S.S. Rajamouli’s Baahubali: The Beginning (dutifully reviewed here at SSS) was a work of grand spectacle, visual wonder and narrative simplicity. It found Rajamouli delivering a shot across the bow, if you will, announcing his intent to deliver a film worthy of the epics which drive the mechanics of the plot, and could stand side by side with Hollywood. But it is Baahubali 2: The Conclusion which truly delivers on that promise.
The Beginning ended with a shocking cliffhanger, and most of The Conclusion is given over to a long flashback explaining exactly how it came to be. But this thread doesn’t quite account for all that’s going on here. Instead of the rather straightforward hero’s journey of the first film, Rajamouli expands his canvas, allowing for more detours and different emotional contours to the film. Indeed most of the first half of the film resembles a wonderful fantasy romance.
After Amarendra Baahubali (Prabhas) is announced crown prince, he is told to see the kingdom and know its people by Queen Mother Sivagami (Ramya Krishnan). His adventures in the Kuntala Kingdom and his romance of Princess Devasena (a great Anushka Shetty) are maybe the best scenes in the film. Think of the sheer pleasure derived from the hunting sequence or when Baahubali teaches Devasena how to shoot 3 arrows, an elaborate courting dance where they act in perfect unison, and as equals, in defeating their foes. These types of sequences are where Rajamouli displays his mastery in tweaking the tropes of his chosen genre and archetypes and making them more expressive than anyone else.
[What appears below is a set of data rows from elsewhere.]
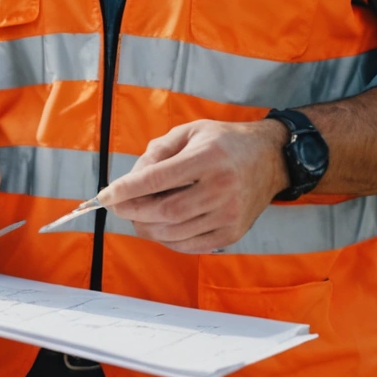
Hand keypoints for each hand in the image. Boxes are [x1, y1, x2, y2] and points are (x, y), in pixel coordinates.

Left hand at [101, 118, 288, 254]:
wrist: (270, 159)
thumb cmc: (223, 142)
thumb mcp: (189, 132)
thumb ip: (158, 151)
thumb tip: (130, 179)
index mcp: (208, 158)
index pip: (158, 179)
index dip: (127, 189)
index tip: (105, 194)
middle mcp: (221, 188)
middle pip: (165, 210)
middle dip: (132, 211)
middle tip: (116, 206)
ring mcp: (229, 214)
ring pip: (175, 231)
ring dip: (146, 227)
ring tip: (134, 217)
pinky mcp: (233, 233)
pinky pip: (191, 244)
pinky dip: (167, 240)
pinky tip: (157, 228)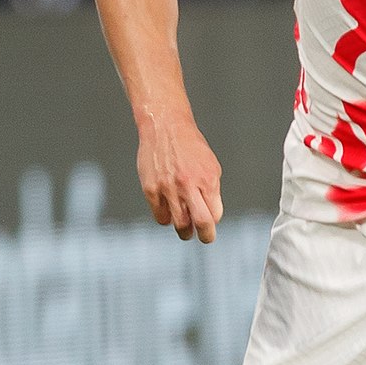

But the most incredible sequence is undoubtedly “Hamsa Naava,” a fever dream where Rajamouli indulges in the most fantastic images of his career. The swan boat which transports the main characters back to Mahishmati Kingdom ascends to the heavens, swimming against the clouds, horses in the sky – who else is dreaming of such images in world cinema?
Undoubtedly, this is a work of images, icons and myths. Rajamouli has made hero films (that’s what you do in Telugu cinema), but he’s never filmed his actors like this before. They are gods, figures in a myth, part of a drama which they do not quite understand, but fulfilling the role they were destined to play (the final image returns to the beginning of the story – a genesis). Rajamouli gives weight and pathos to his characters so that when their fates play out, they are redeemed by his imagery (Sivagami touching Devasena’s feet as repentance; Kattapa slaying Baahubali and immediately kneeling before him, an entire film’s worth of characterization crystallized in a single image).
Much of the film is given over to the moral choices available to the characters, and how they respond to them. And, though this is an epic masala film where the heroes and villains are depicted in broad strokes, there is depth and complexity to the characters. Bhallaldeva is probably the most interesting: as a youth, his jealousy is awakened by his father and he is shaped by him; as an adult, he owns all his behavior and understands the private desires that drive him. Questions of morality (how does a loyal son act? How does as king lead?) are ingrained into the work, but they are pondered and answered through action, such as when Baahubali swiftly beheads a lecherous man in the middle of the Mahishmati court.
By the time that Mahendra Baahubali and his uncle Bhallaldeva finally face off, Rajamouli has established both men’s motivations and what forces have led them to this moment. Their battle is epic, framed as an uprising where Mahendra attacks Mahishmati and has to hurl himself over its walls, concluding with a fierce showdown where the chief icon of the kingdom’s sickness is destroyed and washed away. The emotional urgency of this grand battle is greater than anything the American action film has managed to produce in quite a while.
Baahubali: The Conclusion manages the rare feat of having its emotional tenor completely matched by its visual expressiveness, with Rajamouli at his mythopoetic apex. This is the culmination of Rajamouli’s CGI experiments, leaving realism far behind in search of the most powerful images of his career, and it is absolutely wonderful mainstream filmmaking.
Two years ago I despaired at the thought of the work of a fascinating filmmaker being roundly ignored by the Western critical establishment, and nothing has really changed since then. Pop culture outlets still marvel that an Indian film could make so much money in their weekly box office roundups, but when it comes to actually reviewing the damn thing they are nowhere to be found. Auteurism is not of the past; it is happening right now at your local multiplex. What critics are on the front lines grappling with these films, digging through the filmographies, sorting the whole mess out? The films are there, waiting.
Baahubali: The Conclusion is currently playing at AMC Alderwood, AMC Factoria, Century Federal Way, Cinemark Lincoln Square, Regal Meridian and Regal Parkway Plaza.